Exercise directions
The stretch from the line with "right shoulder: (232, 305)" through the line with "right wrist: (294, 374)" in the records below: write it out exactly, and nothing else.

Source data
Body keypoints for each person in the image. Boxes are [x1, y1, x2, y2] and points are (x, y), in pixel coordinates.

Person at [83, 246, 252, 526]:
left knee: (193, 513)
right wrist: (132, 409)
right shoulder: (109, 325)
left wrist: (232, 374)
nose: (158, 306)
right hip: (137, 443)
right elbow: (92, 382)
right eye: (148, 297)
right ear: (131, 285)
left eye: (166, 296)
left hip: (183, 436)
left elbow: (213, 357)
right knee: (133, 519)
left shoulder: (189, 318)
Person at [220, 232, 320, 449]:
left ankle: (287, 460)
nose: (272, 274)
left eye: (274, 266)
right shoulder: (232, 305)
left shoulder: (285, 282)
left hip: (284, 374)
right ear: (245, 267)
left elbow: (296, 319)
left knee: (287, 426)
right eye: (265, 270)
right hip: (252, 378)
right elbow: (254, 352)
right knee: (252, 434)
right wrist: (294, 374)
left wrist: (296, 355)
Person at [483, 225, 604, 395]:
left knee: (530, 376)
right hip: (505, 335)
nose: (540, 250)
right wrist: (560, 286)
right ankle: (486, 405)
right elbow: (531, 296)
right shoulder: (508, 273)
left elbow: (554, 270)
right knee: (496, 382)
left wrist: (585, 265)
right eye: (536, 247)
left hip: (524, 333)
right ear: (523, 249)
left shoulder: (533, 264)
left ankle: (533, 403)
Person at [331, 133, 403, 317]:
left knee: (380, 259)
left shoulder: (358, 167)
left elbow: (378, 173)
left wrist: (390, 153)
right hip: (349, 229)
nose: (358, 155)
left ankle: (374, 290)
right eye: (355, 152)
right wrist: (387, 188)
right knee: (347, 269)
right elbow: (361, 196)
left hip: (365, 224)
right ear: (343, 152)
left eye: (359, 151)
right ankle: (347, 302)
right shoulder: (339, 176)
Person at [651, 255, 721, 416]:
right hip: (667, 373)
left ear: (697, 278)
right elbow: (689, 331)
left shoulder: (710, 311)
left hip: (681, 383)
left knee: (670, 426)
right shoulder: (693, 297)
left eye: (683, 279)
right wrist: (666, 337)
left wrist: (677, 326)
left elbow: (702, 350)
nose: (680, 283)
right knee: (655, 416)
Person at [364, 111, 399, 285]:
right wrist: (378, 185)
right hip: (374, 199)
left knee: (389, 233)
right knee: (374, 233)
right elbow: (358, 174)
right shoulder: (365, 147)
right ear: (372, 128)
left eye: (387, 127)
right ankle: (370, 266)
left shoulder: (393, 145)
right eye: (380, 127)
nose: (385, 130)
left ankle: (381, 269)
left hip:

Answer to this problem
right shoulder: (232, 305)
left shoulder: (285, 282)
left hip: (284, 374)
right ear: (245, 267)
left elbow: (296, 319)
left knee: (287, 426)
right eye: (265, 270)
right hip: (252, 378)
right elbow: (254, 352)
right knee: (252, 434)
right wrist: (294, 374)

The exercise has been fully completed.